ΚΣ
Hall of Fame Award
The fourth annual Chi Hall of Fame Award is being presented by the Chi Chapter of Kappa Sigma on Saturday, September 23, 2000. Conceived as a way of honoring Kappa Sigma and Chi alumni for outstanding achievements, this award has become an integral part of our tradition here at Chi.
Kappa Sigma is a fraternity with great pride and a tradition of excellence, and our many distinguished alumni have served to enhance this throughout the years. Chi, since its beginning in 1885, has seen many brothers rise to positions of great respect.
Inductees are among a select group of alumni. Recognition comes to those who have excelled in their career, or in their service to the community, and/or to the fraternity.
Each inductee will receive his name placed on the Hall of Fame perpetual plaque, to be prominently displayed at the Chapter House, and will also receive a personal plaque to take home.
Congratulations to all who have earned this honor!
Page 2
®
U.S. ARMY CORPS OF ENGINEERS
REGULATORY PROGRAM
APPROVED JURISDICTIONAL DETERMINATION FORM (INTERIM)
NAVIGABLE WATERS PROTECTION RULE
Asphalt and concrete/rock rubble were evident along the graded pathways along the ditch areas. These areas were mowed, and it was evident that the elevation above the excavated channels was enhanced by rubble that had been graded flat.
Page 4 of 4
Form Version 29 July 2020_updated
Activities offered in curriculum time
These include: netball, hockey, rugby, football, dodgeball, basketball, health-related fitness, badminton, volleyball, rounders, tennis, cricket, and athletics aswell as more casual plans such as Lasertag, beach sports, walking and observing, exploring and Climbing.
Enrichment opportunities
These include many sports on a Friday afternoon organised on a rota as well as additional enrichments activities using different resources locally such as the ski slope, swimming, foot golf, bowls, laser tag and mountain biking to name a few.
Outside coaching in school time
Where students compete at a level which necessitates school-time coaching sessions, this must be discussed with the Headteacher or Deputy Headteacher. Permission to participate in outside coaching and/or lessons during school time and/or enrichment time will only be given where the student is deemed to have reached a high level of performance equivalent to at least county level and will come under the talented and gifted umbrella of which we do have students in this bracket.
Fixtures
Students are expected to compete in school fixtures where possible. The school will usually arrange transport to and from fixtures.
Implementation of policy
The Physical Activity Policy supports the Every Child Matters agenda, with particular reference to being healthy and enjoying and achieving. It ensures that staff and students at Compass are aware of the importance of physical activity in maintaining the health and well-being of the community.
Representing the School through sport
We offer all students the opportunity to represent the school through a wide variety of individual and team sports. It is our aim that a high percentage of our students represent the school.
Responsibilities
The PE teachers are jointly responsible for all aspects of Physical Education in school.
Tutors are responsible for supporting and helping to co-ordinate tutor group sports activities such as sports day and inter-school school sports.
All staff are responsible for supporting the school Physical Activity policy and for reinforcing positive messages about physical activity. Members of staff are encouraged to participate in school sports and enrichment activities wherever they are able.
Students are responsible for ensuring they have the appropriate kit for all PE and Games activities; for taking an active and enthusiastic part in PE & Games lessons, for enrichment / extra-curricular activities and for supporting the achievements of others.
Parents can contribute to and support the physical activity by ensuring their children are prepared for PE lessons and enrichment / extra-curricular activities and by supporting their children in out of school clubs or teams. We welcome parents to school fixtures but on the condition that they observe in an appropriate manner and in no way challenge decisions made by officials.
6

TASK DESCRIPTION: Which lines above include the string "supporting"? Show them.

ANSWER SPACE:
Tutors are responsible for supporting and helping to co-ordinate tutor group sports activities such as sports day and inter-school school sports.
All staff are responsible for supporting the school Physical Activity policy and for reinforcing positive messages about physical activity. Members of staff are encouraged to participate in school sports and enrichment activities wherever they are able.
Students are responsible for ensuring they have the appropriate kit for all PE and Games activities; for taking an active and enthusiastic part in PE & Games lessons, for enrichment / extra-curricular activities and for supporting the achievements of others.
Parents can contribute to and support the physical activity by ensuring their children are prepared for PE lessons and enrichment / extra-curricular activities and by supporting their children in out of school clubs or teams. We welcome parents to school fixtures but on the condition that they observe in an appropriate manner and in no way challenge decisions made by officials.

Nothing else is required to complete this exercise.